Hess has authored research articles and more general commentaries for scholarly and popular outlets such as Teachers College Record, Harvard Education Review, Phi Delta Kappan, Educational Leadership, U.S. News & World Report, National Affairs, the Washington Post, the New York Times, The Wall Street Journal, The Atlantic, and National Review.

Hess also has taught at the University of Pennsylvania, Georgetown University, Rice University, Johns Hopkins University, and Harvard University.

Hess is the founder of AEI’s Conservative Education Reform Network, which includes hundreds of the nation's most influential conservative educators and education policy makers and hosts the "Sketching a New Conservative Education Agenda series."

Distilling knowledge from over twenty-five years working in and around school reform, Hess has become a leading voice on issues including the Common Core, No Child Left Behind, school choice, education technology, the role of for-profits in education, education philanthropy, and the impact of education research. Under Hess, AEI Education has grown into a predominant center of conservative thought for K-12 and higher education policy. An article by the Harvard Graduate School of Education publication Ed Magazine referred to Hess as "one of America's most influential and respected" education policy experts for his ability to "craft controversial arguments, challenge conventional thought, and make his strong opinions known."

In 2021, Washingtonian magazine named Hess one of Washington's ten most influential figures in education. In 2022, 2023, 2024, and 2025, Hess was again named by Washingtonian Magazine as one of Washington DC's most influential people shaping education policy.
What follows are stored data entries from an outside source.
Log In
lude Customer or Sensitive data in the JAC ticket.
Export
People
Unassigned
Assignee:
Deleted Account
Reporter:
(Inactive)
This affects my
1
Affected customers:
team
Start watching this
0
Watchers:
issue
In 2022, an analysis found that Hess, of all the education researchers at the nation's major think tanks, had the most scholarly influence.

==Select publications==
===Books===
- Getting Education Right: A Conservative Vision for Improving Early Childhood, K-12, and College (with Michael Q. McShane, 2024)
- The Great School Rethink (2023)
- A Search for Common Ground: Conversations About the Toughest Questions in K-12 Education (with Pedro Noguera, 2021)
- Letters to a Young Education Reformer (2017)
- The Cage-Busting Teacher (2015)
- Breakthrough Leadership in the Digital Age: Using Learning Science to Reboot Schooling (with Bror Saxberg, 2014)
- Cage-Busting Leadership (2013)
- The Same Thing Over and Over: How School Reformers Get Stuck in Yesterday’s Ideas (2010)
- Education Unbound: The Promise and Practice of Greenfield Schooling (2010)
- No Child Left Behind (with Michael J. Petrilli, 2007)
- Tough Love for Schools: Essays on Competition, Accountability, and Excellence (2006)
- Common Sense School Reform (2004)
- Revolution at the Margins: The Impact of Competition on Urban School Systems (2002)
- Bringing the Social Sciences Alive (1999)
- Spinning Wheels: The Politics of Urban School Reform (1998)

In addition to books and edited volumes, Hess has published a number of scholarly research reports, including School Boards at the Dawn of the 21st Century; A Better Bargain: Overhauling Teacher Collective Bargaining for the 21st Century'; Learning to Lead: What Gets Taught in Principal Preparation Programs; Diplomas and Dropouts: Which Colleges Actually Graduate Their Students (and Which Don’t); School Boards Circa 2010: Governance in the Accountability Era; Reauthorization of the Elementary and Secondary Education Act Offers a New Chance to Improve Education; Partnership Is a Two-Way Street: What It Takes for Business to Help Drive School Reform; and multiple entries in lead publications with the U.S. Chamber of Commerce.